:: Provided data ::
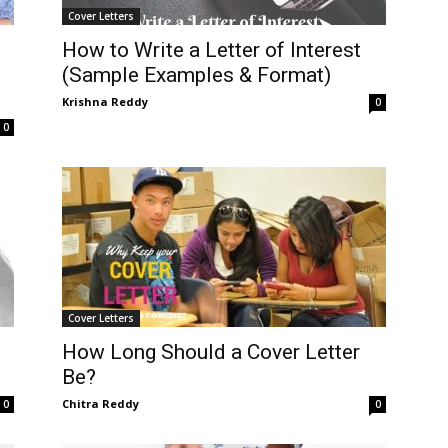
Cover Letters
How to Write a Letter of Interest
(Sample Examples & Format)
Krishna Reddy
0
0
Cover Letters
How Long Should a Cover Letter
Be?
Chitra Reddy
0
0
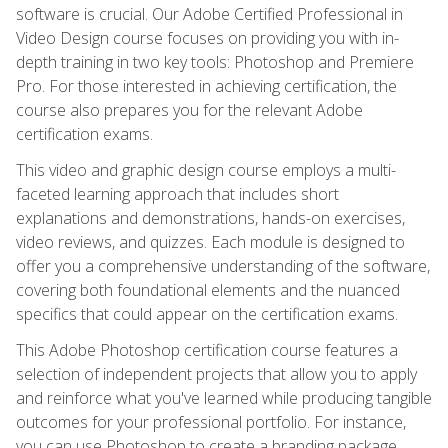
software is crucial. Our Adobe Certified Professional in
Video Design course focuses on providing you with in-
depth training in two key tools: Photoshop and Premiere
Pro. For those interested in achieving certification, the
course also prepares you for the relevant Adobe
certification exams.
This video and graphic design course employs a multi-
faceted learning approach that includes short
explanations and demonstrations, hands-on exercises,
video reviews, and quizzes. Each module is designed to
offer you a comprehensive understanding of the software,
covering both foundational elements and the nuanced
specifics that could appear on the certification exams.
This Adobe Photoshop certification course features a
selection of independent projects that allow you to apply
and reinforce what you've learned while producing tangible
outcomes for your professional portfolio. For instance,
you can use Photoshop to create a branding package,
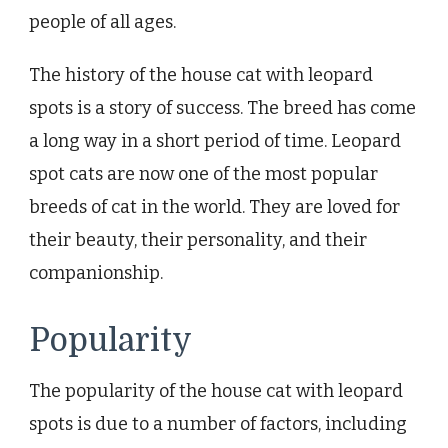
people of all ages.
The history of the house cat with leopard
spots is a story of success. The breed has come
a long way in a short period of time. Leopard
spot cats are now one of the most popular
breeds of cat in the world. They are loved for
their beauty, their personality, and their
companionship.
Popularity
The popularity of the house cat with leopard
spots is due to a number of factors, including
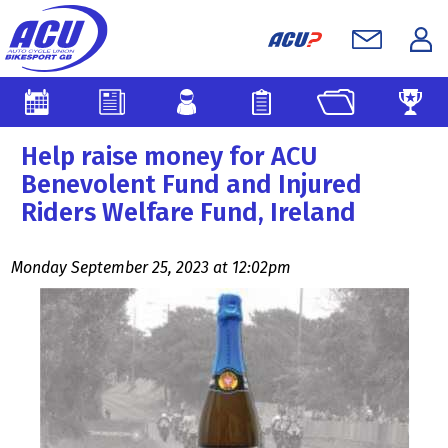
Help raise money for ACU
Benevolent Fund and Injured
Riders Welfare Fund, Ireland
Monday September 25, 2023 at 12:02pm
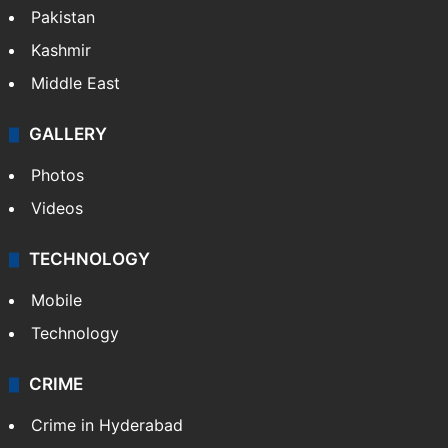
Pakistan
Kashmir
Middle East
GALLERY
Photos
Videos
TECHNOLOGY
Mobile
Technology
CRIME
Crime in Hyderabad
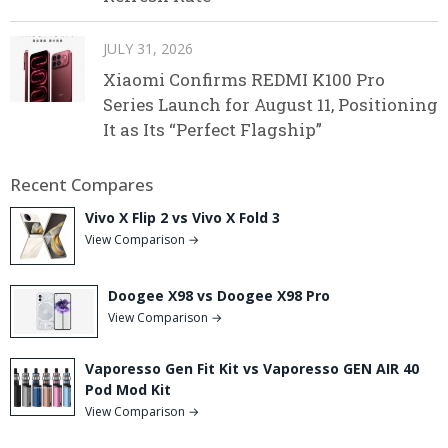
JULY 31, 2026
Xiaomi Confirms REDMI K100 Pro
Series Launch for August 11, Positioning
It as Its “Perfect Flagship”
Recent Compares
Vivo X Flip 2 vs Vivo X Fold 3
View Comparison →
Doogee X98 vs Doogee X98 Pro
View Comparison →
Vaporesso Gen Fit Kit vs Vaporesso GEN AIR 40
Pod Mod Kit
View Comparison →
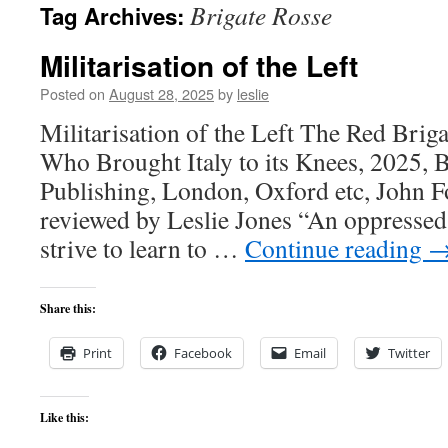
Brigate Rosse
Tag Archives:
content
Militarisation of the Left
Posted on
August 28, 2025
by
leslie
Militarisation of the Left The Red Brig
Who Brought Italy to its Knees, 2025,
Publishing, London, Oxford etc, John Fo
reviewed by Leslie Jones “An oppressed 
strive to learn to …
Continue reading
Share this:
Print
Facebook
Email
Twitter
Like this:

:: Goal of the exercise ::
Set down exactly the lines above, from the line containing "Middle East" through the line containing "Doogee X98 vs Doogee X98 Pro". Skip the pictures.

:: Response box ::
Middle East
GALLERY
Photos
Videos
TECHNOLOGY
Mobile
Technology
CRIME
Crime in Hyderabad
JULY 31, 2026
Xiaomi Confirms REDMI K100 Pro
Series Launch for August 11, Positioning
It as Its “Perfect Flagship”
Recent Compares
Vivo X Flip 2 vs Vivo X Fold 3
View Comparison →
Doogee X98 vs Doogee X98 Pro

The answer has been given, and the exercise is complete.